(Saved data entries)
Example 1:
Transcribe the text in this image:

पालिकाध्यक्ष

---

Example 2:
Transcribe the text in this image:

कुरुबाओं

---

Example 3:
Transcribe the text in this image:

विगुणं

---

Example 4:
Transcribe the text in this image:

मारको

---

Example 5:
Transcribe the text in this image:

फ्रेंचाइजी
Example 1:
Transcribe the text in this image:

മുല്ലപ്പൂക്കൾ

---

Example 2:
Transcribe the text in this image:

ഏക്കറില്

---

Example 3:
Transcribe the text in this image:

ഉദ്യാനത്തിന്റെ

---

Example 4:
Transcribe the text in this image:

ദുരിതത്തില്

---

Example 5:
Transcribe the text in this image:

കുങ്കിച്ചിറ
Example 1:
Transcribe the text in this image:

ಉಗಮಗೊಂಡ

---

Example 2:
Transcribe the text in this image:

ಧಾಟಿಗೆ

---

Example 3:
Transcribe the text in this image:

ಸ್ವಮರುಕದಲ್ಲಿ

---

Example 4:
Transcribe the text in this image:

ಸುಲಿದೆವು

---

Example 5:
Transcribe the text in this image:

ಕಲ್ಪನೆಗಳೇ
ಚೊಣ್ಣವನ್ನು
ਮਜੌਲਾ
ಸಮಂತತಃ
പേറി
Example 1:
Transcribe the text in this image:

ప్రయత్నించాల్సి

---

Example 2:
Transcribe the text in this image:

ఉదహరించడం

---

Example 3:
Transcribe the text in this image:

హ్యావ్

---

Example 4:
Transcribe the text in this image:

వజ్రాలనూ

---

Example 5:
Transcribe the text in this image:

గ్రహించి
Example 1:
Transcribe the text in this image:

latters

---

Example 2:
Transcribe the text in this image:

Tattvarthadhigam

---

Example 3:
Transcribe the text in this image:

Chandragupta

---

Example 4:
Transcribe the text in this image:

Exercise directions
Using the data above, return each line exactly as written.

Task answer
Example 1:
Transcribe the text in this image:

पालिकाध्यक्ष

---

Example 2:
Transcribe the text in this image:

कुरुबाओं

---

Example 3:
Transcribe the text in this image:

विगुणं

---

Example 4:
Transcribe the text in this image:

मारको

---

Example 5:
Transcribe the text in this image:

फ्रेंचाइजी
Example 1:
Transcribe the text in this image:

മുല്ലപ്പൂക്കൾ

---

Example 2:
Transcribe the text in this image:

ഏക്കറില്

---

Example 3:
Transcribe the text in this image:

ഉദ്യാനത്തിന്റെ

---

Example 4:
Transcribe the text in this image:

ദുരിതത്തില്

---

Example 5:
Transcribe the text in this image:

കുങ്കിച്ചിറ
Example 1:
Transcribe the text in this image:

ಉಗಮಗೊಂಡ

---

Example 2:
Transcribe the text in this image:

ಧಾಟಿಗೆ

---

Example 3:
Transcribe the text in this image:

ಸ್ವಮರುಕದಲ್ಲಿ

---

Example 4:
Transcribe the text in this image:

ಸುಲಿದೆವು

---

Example 5:
Transcribe the text in this image:

ಕಲ್ಪನೆಗಳೇ
ಚೊಣ್ಣವನ್ನು
ਮਜੌਲਾ
ಸಮಂತತಃ
പേറി
Example 1:
Transcribe the text in this image:

ప్రయత్నించాల్సి

---

Example 2:
Transcribe the text in this image:

ఉదహరించడం

---

Example 3:
Transcribe the text in this image:

హ్యావ్

---

Example 4:
Transcribe the text in this image:

వజ్రాలనూ

---

Example 5:
Transcribe the text in this image:

గ్రహించి
Example 1:
Transcribe the text in this image:

latters

---

Example 2:
Transcribe the text in this image:

Tattvarthadhigam

---

Example 3:
Transcribe the text in this image:

Chandragupta

---

Example 4:
Transcribe the text in this image:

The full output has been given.